Senior officials from Malaysia, Australia and China will meet early next week to decide on the next step in the search for the Malaysia Airlines jet. They expressed confidence on Friday that the hunt was on the right track despite no wreckage being found so far.

Malaysian Defence Minister Hishammuddin Hussein said that the challenges were huge but he told reporters, “I believe we will find MH370 sooner or later.”

An unmanned sub continued to scan the Indian Ocean floor off western Australia — where sounds consistent with a plane’s black box were detected in early April. Additional equipment is expected to be brought in within the next few weeks to scour an expanded underwater area. The aerial search for surface debris ended this week.

Angus Houston, the Australian head of the search operation, said he was confident the wreckage was in that area based on the most promising leads. He said, however, that the chances of the U.S. Navy’s Bluefin 21 robotic sub finding the wreckage are “... lower than it was when we started the search.”

According to Mr.
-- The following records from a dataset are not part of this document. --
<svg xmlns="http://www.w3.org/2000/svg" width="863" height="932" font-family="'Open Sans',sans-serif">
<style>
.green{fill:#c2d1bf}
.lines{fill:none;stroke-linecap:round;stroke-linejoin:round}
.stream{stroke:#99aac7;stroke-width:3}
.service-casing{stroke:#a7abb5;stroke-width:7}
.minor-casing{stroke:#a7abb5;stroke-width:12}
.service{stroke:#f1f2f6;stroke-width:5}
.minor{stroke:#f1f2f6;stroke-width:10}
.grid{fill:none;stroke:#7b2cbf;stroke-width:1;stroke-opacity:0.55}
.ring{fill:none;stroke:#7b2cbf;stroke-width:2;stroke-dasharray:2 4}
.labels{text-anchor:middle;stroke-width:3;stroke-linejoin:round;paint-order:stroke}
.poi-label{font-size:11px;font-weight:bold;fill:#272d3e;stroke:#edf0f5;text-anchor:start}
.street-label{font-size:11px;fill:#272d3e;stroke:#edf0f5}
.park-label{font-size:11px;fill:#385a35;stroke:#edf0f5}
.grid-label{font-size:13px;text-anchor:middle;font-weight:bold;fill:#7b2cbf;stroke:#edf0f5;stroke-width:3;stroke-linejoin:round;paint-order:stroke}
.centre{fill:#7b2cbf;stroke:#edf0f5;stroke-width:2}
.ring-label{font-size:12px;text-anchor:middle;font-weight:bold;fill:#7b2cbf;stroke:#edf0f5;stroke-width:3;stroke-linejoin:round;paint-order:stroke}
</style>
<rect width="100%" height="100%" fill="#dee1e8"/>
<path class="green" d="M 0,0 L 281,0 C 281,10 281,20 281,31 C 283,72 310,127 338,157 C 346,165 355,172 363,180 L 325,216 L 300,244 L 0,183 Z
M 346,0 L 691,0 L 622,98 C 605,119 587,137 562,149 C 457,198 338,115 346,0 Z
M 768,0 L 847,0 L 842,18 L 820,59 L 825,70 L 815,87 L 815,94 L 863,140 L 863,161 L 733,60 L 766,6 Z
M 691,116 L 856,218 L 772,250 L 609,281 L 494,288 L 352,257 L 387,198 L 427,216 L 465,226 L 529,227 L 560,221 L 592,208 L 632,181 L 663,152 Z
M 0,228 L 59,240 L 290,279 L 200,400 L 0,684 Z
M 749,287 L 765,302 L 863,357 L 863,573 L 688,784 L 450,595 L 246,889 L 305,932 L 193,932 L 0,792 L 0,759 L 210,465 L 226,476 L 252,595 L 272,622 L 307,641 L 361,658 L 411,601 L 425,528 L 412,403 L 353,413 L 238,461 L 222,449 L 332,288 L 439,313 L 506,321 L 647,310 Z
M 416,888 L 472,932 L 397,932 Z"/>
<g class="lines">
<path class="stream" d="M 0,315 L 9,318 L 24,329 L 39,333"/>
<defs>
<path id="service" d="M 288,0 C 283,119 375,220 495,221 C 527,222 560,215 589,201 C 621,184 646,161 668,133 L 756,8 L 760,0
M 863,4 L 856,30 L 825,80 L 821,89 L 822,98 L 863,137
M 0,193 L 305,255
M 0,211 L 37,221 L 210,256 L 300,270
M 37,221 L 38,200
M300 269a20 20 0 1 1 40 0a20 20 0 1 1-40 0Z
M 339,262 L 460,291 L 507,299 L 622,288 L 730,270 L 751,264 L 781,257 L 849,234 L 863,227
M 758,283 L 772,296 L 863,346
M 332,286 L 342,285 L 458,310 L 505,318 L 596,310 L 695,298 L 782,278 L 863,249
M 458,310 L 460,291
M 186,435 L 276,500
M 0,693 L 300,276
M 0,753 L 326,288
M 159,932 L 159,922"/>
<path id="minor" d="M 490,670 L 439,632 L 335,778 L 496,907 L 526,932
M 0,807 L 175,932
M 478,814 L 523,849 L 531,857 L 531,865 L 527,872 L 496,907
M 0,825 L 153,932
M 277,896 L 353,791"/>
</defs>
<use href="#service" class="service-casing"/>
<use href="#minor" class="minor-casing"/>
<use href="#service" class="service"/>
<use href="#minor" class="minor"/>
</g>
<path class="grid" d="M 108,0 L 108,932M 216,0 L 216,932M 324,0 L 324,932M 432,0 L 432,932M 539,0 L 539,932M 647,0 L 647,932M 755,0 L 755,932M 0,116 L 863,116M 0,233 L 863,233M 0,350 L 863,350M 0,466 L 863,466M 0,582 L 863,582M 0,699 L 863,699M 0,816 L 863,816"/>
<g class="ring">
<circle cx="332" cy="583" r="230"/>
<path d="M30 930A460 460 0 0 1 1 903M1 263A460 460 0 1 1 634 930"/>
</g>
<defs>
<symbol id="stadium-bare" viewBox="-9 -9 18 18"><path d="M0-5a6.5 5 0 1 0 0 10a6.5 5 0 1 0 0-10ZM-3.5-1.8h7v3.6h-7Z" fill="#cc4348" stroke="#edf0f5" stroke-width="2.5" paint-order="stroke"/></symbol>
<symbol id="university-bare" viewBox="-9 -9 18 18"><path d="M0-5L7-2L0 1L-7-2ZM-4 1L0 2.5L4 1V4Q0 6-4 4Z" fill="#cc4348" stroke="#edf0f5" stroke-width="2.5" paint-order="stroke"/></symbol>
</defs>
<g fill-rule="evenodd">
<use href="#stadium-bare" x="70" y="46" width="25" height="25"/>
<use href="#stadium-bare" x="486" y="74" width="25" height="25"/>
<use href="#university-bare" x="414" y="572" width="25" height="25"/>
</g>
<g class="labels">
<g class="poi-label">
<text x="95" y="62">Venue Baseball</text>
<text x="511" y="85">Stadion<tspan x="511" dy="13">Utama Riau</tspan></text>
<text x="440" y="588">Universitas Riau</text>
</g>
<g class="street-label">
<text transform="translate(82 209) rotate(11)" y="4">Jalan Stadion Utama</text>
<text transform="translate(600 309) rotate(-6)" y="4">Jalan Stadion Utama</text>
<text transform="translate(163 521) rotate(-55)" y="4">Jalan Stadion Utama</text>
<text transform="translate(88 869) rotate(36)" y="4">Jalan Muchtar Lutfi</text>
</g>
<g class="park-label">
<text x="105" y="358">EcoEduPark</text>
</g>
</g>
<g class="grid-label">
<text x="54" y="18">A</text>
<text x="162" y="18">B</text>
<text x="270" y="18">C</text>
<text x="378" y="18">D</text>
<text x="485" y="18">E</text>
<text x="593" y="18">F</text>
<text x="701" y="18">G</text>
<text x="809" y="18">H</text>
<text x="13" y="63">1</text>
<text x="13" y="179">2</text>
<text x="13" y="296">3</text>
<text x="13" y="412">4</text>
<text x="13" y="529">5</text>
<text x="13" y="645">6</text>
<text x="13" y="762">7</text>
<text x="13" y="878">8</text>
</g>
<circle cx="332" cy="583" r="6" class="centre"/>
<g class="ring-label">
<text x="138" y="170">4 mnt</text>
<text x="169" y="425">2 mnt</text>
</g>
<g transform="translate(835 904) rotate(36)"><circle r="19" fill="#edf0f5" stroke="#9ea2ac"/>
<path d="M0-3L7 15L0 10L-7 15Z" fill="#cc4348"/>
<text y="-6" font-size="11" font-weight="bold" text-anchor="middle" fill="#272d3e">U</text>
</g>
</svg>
Hishammuddin, Malaysia was still considering whether to hire private deep sea vessels to search the Bay of Bengal area as it could distract the main search and cost involved would be high.

“Many leads in the past have proven to be negative and this is similar to what we have done before,” he said. “There is nothing new, but we have informed the littoral States to verify this claim.”

In Beijing, relatives of the passengers complained that they were being told to vacate their hotel by 6 p.m. on Friday, a day after Malaysia Airlines asked them to move out and wait at home for updates on the search for the plane.

Steve Wang, a spokesman for the relatives, said the timetable was too rushed and that it would be harder than ever to get information from the airline.

“We want to stay here because we don’t believe Malaysia Airlines can provide a platform to communicate,” Wang said as policemen looked on. “Every time ... when something big happened, they cannot send the message to all of the next of kin.”

Many of the relatives remaining at the Beijing hotels continue to distrust information being relayed to them by Malaysia Airlines. Some still insist that the plane never crashed and remains intact in some unknown location.